### TASK STATEMENT
Repeat only these lines, exactly: the first line of the data, the line containing "index dip: (999, 633)", and every line between them. Pictures stay out.

### MATERIAL FOR THIS EXERCISE
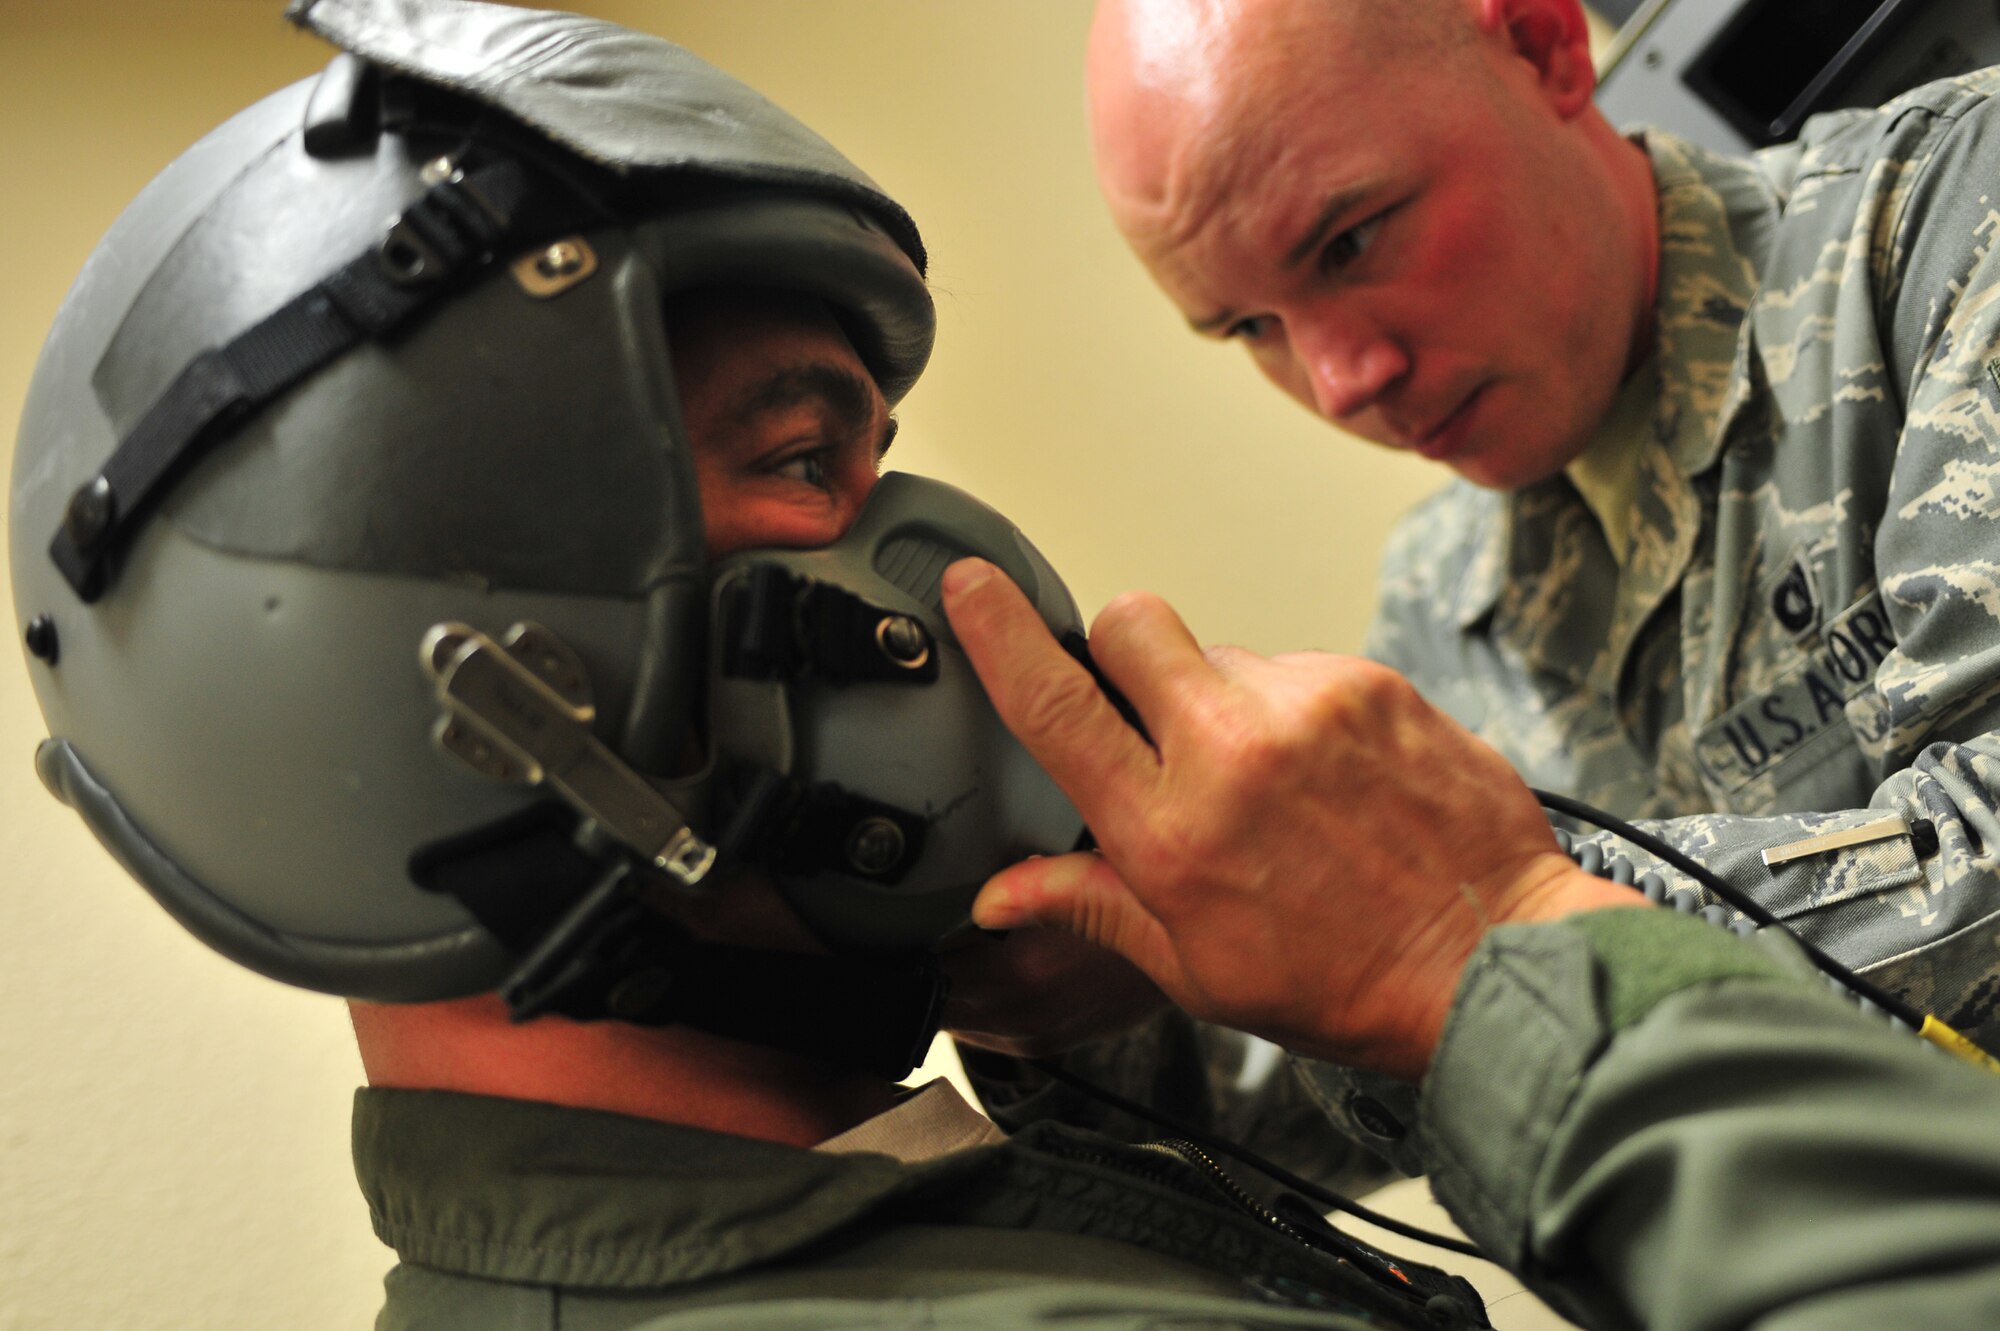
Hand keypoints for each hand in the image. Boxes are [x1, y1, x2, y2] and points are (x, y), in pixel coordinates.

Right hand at [941, 559, 1637, 1081]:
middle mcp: (1232, 752)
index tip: (971, 585)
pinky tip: (1328, 776)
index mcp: (1170, 832)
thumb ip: (1092, 905)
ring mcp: (1307, 706)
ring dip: (1223, 699)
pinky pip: (1298, 667)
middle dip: (1121, 649)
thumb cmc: (1349, 980)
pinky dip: (1296, 710)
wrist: (1494, 962)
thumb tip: (1001, 893)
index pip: (1056, 705)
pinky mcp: (1370, 682)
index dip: (999, 633)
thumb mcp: (1194, 968)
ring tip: (1271, 781)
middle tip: (1150, 711)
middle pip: (1131, 621)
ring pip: (1222, 652)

### SOLUTION FOR THIS TASK
Hand keypoints for each hand in the image. Boxes are [x1, y1, x2, y2] and points are (x, y), in pixel coordinates.

Right hand at [941, 559, 1637, 1081]:
middle mcp: (1232, 752)
index tip: (971, 585)
pinky tip: (1328, 776)
index mcp: (1170, 832)
thumb ip: (1092, 905)
ring mcp: (1307, 706)
ring dip: (1223, 699)
pinky pip: (1298, 667)
middle dip: (1121, 649)
thumb cmc: (1349, 980)
pinky dip: (1296, 710)
wrist: (1494, 962)
thumb tip: (1001, 893)
index pip: (1056, 705)
pinky mcp: (1370, 682)
index dip: (999, 633)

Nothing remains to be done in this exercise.